**What to produce**:
Copy every item below, swapping "segments" for "slices" wherever it occurs and keeping everything else the same.

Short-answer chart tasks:
════════════════════

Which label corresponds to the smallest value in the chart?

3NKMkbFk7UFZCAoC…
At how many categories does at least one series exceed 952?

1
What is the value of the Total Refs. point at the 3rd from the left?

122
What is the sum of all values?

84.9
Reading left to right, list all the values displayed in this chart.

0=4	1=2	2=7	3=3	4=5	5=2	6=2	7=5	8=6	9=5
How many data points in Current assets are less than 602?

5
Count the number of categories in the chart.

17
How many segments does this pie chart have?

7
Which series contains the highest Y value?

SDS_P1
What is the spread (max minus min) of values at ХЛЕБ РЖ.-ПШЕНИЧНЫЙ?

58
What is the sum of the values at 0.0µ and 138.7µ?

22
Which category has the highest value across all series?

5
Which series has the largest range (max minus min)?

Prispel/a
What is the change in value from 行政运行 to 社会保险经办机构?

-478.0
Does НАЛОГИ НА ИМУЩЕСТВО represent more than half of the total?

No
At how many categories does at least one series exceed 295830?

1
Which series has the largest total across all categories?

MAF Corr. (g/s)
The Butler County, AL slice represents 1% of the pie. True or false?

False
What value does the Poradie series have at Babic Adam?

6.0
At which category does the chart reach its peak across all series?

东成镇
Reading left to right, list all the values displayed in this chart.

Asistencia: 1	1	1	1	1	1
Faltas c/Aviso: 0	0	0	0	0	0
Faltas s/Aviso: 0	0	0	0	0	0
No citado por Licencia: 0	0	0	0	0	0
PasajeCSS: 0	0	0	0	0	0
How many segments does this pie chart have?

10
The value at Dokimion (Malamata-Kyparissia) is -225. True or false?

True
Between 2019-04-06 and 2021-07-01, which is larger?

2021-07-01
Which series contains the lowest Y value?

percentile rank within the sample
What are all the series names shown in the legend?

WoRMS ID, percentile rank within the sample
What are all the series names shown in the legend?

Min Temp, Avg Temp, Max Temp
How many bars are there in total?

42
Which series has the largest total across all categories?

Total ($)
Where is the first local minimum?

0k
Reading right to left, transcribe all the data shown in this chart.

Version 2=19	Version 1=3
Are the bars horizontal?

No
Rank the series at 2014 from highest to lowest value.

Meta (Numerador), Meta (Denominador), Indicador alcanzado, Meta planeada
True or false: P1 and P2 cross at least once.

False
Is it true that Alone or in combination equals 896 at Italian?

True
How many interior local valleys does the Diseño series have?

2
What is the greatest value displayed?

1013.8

════════════════════

**Written response**:
Which label corresponds to the smallest value in the chart?

3NKMkbFk7UFZCAoC…
At how many categories does at least one series exceed 952?

1
What is the value of the Total Refs. point at the 3rd from the left?

122
What is the sum of all values?

84.9
Reading left to right, list all the values displayed in this chart.

0=4	1=2	2=7	3=3	4=5	5=2	6=2	7=5	8=6	9=5
How many data points in Current assets are less than 602?

5
Count the number of categories in the chart.

17
How many slices does this pie chart have?

7
Which series contains the highest Y value?

SDS_P1
What is the spread (max minus min) of values at ХЛЕБ РЖ.-ПШЕНИЧНЫЙ?

58
What is the sum of the values at 0.0µ and 138.7µ?

22
Which category has the highest value across all series?

5
Which series has the largest range (max minus min)?

Prispel/a
What is the change in value from 行政运行 to 社会保险经办机构?

-478.0
Does НАЛОГИ НА ИМУЩЕСТВО represent more than half of the total?

No
At how many categories does at least one series exceed 295830?

1
Which series has the largest total across all categories?

MAF Corr. (g/s)
The Butler County, AL slice represents 1% of the pie. True or false?

False
What value does the Poradie series have at Babic Adam?

6.0
At which category does the chart reach its peak across all series?

东成镇
Reading left to right, list all the values displayed in this chart.

Asistencia: 1	1	1	1	1	1
Faltas c/Aviso: 0	0	0	0	0	0
Faltas s/Aviso: 0	0	0	0	0	0
No citado por Licencia: 0	0	0	0	0	0
PasajeCSS: 0	0	0	0	0	0
How many slices does this pie chart have?

10
The value at Dokimion (Malamata-Kyparissia) is -225. True or false?

True
Between 2019-04-06 and 2021-07-01, which is larger?

2021-07-01
Which series contains the lowest Y value?

percentile rank within the sample
What are all the series names shown in the legend?

WoRMS ID, percentile rank within the sample
What are all the series names shown in the legend?

Min Temp, Avg Temp, Max Temp
How many bars are there in total?

42
Which series has the largest total across all categories?

Total ($)
Where is the first local minimum?

0k
Reading right to left, transcribe all the data shown in this chart.

Version 2=19	Version 1=3
Are the bars horizontal?

No
Rank the series at 2014 from highest to lowest value.

Meta (Numerador), Meta (Denominador), Indicador alcanzado, Meta planeada
True or false: P1 and P2 cross at least once.

False
Is it true that Alone or in combination equals 896 at Italian?

True
How many interior local valleys does the Diseño series have?

2
What is the greatest value displayed?

1013.8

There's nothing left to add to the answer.